[How to complete this task] Go to the line below containing "#4a1f2b; stroke-width: 19" and print exactly from there through the line containing "#fdfcf7; stroke-width: 8", both included. Print nothing else.

[Dataset records]
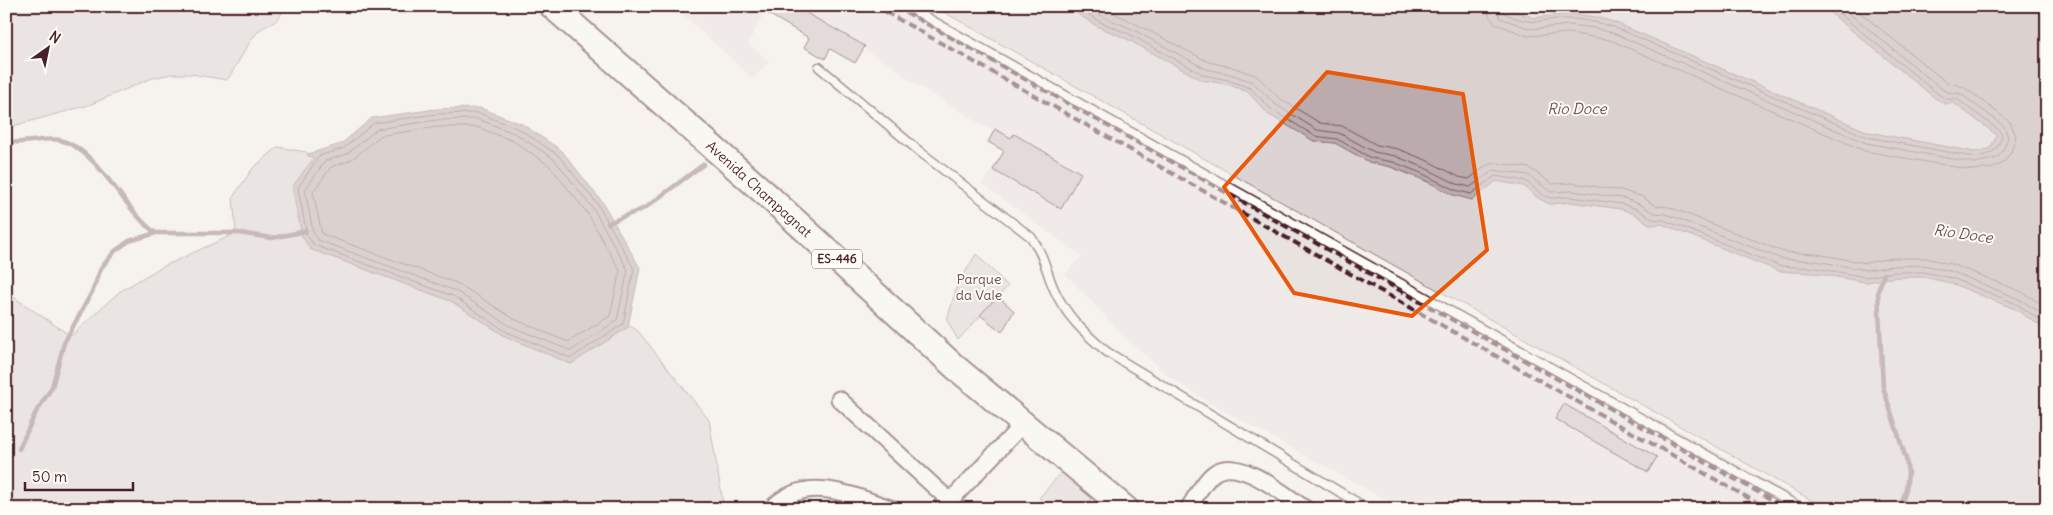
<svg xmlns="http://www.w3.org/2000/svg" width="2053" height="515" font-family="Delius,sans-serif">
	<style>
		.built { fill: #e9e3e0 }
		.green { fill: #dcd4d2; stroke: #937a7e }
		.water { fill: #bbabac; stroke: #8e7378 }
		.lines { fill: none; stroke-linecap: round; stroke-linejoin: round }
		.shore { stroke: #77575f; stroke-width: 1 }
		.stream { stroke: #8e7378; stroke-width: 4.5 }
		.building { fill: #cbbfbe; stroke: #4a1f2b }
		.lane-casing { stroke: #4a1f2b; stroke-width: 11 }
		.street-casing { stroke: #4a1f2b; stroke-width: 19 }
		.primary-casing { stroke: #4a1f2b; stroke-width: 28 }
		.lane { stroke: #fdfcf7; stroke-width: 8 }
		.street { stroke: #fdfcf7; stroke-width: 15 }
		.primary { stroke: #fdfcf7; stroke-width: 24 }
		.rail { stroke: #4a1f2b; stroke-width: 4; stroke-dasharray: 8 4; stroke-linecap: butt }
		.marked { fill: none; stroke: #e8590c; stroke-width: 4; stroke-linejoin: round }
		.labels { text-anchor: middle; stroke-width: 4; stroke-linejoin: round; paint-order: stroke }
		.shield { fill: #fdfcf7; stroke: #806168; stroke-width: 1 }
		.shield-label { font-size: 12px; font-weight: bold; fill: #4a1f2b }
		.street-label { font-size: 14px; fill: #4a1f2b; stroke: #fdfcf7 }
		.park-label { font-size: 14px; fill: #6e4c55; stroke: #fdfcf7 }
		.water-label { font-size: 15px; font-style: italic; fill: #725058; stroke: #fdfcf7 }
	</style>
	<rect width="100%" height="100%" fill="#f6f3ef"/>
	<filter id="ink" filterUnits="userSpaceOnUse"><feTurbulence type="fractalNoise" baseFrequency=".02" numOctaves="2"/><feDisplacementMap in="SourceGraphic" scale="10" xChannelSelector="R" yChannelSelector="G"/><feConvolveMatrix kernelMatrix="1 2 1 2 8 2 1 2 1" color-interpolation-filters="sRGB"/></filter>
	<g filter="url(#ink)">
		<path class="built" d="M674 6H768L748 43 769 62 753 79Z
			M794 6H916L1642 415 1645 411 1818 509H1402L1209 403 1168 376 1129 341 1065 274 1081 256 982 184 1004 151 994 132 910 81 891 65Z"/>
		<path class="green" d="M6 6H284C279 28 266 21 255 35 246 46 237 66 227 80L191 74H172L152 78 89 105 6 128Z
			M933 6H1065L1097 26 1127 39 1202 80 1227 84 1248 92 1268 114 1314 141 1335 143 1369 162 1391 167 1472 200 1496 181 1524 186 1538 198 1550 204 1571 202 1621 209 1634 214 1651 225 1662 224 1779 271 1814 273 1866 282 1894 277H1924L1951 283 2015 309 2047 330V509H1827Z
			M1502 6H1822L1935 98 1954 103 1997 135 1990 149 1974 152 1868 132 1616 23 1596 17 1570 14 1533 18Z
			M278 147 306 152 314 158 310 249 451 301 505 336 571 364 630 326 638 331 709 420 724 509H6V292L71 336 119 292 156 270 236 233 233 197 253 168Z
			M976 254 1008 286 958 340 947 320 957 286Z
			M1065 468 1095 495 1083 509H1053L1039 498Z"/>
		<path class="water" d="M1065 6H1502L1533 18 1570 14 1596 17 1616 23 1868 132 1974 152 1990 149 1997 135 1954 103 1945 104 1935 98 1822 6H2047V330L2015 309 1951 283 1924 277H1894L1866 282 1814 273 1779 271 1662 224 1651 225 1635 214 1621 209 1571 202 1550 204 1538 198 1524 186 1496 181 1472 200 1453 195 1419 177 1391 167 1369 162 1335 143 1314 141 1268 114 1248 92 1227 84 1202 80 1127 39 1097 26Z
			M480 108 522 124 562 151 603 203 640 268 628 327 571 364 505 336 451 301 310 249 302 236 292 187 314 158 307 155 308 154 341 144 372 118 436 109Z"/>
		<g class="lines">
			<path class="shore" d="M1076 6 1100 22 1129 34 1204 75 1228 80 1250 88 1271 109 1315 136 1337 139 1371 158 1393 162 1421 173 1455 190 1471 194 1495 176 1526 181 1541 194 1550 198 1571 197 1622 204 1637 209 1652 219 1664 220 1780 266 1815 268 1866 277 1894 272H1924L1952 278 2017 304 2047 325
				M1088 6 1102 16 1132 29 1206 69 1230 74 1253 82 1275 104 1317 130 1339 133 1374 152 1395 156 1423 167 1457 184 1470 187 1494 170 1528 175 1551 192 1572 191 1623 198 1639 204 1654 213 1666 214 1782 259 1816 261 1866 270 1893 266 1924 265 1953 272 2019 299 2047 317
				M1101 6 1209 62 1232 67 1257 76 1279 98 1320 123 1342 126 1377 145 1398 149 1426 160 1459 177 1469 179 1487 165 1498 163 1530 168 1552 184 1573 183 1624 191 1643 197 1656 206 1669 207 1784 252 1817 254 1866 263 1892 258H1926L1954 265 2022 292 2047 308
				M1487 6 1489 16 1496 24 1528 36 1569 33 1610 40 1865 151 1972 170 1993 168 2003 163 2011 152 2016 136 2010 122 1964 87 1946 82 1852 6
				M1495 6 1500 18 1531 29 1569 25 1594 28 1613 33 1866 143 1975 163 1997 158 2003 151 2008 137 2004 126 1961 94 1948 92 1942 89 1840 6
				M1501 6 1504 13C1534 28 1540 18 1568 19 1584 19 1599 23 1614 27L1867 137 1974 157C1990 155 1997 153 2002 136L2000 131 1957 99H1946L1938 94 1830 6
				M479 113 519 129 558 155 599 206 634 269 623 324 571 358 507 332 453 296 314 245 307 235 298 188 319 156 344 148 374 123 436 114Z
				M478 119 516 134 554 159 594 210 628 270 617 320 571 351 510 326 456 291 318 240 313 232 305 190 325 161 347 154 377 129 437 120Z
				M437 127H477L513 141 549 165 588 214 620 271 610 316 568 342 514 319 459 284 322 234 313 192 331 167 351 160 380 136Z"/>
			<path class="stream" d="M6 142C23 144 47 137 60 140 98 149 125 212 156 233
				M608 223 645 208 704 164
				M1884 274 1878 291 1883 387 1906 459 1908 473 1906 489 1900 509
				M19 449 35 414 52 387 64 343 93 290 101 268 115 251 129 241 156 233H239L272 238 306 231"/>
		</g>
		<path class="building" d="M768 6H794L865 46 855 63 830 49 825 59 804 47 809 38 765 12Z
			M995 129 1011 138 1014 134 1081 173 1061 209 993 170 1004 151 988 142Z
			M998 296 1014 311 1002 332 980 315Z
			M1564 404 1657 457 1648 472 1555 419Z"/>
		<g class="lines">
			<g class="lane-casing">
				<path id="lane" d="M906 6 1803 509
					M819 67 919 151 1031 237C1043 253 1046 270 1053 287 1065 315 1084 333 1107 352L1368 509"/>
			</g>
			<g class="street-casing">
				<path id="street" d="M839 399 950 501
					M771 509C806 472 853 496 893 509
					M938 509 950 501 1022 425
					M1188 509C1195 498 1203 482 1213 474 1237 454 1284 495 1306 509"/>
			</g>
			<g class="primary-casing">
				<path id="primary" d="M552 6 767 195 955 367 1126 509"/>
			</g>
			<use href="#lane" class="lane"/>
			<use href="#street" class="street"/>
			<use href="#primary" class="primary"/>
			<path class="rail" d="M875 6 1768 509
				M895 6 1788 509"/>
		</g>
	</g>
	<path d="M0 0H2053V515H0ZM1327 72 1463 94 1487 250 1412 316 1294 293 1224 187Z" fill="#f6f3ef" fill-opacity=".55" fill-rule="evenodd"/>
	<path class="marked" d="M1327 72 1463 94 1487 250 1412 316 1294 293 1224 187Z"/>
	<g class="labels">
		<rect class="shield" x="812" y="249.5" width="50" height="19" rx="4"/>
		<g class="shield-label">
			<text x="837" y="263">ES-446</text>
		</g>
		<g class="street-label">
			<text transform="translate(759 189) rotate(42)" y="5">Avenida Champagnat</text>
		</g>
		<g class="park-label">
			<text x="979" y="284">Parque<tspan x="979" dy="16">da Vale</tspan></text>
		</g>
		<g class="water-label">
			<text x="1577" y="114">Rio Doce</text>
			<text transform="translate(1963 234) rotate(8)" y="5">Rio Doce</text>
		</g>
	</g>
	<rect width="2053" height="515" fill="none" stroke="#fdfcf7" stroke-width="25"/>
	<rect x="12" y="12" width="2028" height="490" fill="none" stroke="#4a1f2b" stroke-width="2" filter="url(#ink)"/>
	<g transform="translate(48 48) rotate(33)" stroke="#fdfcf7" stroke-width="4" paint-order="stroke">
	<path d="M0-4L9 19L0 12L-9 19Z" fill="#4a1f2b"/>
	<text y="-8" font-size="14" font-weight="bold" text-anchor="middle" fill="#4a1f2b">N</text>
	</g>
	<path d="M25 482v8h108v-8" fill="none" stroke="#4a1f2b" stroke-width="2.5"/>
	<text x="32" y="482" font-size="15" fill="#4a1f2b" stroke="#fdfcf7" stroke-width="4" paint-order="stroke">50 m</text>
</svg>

...

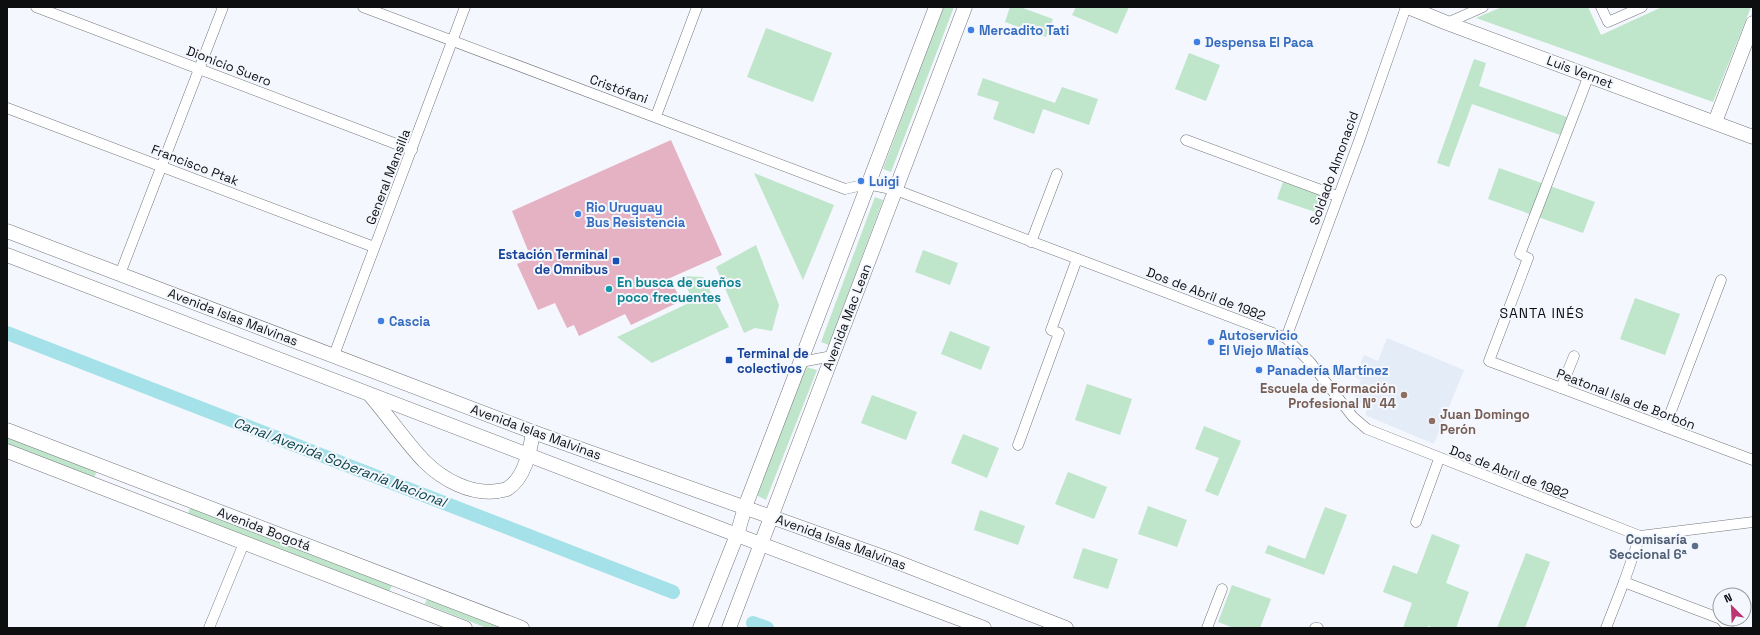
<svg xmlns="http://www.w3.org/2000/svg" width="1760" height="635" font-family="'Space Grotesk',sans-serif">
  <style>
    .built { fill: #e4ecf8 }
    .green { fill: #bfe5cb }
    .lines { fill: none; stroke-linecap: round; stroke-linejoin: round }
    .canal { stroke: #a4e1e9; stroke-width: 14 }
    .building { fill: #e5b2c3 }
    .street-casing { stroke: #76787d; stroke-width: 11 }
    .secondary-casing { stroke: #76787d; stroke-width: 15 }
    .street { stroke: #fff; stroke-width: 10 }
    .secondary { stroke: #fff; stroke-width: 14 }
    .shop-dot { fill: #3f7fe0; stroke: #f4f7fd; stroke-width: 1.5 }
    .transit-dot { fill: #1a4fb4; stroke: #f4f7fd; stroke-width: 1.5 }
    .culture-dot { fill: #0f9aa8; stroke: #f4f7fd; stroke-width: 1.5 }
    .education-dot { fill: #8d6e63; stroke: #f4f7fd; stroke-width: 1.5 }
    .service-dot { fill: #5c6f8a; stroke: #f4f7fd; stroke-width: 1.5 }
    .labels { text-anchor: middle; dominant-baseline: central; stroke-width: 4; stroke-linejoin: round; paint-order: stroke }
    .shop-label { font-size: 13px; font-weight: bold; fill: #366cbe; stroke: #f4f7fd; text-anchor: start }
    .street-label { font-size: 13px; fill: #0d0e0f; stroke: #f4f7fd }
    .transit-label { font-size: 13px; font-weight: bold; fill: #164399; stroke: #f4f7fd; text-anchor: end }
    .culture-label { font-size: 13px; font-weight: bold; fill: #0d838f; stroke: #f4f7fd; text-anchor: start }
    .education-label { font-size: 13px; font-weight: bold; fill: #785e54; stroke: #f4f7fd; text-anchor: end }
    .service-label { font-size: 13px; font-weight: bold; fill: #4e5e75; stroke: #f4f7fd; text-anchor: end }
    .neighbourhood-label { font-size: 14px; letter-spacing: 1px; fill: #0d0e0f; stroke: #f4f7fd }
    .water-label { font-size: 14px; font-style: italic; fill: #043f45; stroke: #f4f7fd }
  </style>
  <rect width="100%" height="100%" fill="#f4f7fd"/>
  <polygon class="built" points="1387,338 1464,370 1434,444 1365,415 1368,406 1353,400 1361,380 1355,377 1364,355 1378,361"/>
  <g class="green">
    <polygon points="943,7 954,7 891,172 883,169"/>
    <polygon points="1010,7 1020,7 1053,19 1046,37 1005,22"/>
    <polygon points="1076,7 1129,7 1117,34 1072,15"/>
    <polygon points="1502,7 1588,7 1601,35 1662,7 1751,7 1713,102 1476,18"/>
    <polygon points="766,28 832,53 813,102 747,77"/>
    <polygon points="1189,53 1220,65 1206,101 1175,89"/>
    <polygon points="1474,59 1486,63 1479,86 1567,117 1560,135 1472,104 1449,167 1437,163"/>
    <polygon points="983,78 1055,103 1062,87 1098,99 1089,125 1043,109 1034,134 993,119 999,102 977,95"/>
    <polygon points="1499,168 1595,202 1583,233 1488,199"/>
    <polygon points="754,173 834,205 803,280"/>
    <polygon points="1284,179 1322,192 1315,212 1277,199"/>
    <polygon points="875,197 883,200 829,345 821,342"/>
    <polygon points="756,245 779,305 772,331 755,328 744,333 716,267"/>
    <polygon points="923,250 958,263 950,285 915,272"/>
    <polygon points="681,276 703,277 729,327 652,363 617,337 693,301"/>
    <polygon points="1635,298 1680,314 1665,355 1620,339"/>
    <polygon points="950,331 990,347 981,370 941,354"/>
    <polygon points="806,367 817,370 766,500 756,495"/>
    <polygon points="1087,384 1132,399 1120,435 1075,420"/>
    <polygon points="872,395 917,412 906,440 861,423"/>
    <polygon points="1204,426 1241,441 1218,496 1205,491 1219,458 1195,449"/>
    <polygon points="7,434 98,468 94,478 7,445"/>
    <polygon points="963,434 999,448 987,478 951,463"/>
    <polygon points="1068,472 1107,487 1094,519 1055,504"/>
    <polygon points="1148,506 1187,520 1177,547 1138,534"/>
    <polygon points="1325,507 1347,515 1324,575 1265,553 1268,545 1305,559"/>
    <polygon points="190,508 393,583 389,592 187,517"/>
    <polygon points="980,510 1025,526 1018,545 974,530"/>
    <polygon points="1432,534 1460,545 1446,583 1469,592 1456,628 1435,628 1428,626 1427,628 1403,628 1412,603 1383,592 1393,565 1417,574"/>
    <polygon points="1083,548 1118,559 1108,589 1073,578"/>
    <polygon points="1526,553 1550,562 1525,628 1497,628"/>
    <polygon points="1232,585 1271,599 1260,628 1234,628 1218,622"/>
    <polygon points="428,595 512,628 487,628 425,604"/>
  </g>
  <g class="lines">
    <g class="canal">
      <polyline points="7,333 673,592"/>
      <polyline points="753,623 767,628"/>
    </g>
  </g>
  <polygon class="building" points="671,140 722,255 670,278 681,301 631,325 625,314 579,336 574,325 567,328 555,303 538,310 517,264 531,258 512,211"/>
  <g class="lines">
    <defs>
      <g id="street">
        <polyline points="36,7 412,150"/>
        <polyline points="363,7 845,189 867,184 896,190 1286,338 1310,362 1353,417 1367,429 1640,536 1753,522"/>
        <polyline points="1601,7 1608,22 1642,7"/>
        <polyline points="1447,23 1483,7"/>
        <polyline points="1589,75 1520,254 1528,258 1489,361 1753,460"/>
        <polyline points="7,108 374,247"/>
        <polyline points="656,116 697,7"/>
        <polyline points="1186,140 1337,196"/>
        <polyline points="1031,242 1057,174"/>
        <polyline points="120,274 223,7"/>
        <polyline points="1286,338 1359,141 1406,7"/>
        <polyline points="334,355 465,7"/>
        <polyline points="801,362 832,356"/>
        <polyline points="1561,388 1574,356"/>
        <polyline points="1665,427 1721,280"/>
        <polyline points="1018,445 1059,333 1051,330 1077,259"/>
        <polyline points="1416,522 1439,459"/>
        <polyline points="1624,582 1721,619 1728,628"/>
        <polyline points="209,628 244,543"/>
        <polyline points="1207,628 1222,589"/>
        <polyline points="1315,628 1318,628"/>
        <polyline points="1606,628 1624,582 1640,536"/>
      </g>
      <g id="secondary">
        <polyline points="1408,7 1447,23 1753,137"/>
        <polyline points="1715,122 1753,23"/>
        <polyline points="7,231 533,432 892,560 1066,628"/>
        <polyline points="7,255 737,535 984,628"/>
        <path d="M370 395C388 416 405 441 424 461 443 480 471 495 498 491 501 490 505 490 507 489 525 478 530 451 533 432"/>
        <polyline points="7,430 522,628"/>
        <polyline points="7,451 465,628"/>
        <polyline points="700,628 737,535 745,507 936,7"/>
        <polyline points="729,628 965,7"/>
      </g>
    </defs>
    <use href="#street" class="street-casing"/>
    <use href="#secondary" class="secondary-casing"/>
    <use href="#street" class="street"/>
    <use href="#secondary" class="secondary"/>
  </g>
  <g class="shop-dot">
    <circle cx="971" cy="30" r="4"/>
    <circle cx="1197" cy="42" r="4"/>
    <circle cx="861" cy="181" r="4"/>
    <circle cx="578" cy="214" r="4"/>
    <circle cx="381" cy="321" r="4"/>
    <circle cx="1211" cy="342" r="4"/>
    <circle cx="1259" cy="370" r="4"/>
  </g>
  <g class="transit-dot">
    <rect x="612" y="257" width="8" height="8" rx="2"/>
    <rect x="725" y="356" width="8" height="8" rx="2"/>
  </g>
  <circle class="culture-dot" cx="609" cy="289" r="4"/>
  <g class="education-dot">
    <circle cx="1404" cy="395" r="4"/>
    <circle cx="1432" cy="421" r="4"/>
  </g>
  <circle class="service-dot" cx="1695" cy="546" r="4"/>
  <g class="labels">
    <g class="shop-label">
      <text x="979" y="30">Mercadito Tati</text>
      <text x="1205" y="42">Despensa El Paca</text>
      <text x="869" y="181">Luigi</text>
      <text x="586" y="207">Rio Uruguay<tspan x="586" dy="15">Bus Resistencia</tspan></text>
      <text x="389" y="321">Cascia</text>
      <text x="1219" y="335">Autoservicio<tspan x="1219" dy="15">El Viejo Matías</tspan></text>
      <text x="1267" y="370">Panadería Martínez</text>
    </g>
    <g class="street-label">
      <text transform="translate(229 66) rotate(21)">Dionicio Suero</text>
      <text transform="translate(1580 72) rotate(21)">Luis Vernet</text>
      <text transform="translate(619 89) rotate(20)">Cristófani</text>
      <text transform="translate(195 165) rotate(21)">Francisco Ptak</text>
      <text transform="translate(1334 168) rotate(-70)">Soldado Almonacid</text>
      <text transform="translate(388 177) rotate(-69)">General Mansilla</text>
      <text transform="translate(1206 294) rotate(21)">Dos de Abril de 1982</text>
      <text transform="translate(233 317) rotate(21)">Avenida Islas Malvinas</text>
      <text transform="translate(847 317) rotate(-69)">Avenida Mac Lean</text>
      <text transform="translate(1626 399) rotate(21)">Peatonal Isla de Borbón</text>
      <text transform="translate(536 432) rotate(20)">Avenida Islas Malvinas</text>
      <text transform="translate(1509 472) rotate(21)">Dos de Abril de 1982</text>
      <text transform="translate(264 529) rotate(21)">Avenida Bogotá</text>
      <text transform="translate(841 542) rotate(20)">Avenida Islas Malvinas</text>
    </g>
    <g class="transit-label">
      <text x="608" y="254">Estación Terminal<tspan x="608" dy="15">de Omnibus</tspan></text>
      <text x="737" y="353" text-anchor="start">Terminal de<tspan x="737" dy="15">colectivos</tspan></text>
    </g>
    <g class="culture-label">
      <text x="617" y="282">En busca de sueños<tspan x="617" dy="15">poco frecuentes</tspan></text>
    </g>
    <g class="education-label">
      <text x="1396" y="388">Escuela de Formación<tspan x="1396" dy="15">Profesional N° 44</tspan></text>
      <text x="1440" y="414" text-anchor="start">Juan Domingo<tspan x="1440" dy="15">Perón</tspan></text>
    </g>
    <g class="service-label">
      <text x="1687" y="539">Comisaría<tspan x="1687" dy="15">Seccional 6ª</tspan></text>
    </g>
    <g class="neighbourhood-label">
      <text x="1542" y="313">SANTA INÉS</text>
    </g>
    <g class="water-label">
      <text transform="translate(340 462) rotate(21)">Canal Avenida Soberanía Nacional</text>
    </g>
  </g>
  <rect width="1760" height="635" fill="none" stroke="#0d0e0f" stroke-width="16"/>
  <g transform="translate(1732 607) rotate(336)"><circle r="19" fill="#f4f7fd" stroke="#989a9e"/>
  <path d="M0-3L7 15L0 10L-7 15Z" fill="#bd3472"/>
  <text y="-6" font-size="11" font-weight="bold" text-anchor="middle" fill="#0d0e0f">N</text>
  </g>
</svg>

[Result of this exercise]
		.street-casing { stroke: #4a1f2b; stroke-width: 19 }
		.primary-casing { stroke: #4a1f2b; stroke-width: 28 }
		.lane { stroke: #fdfcf7; stroke-width: 8 }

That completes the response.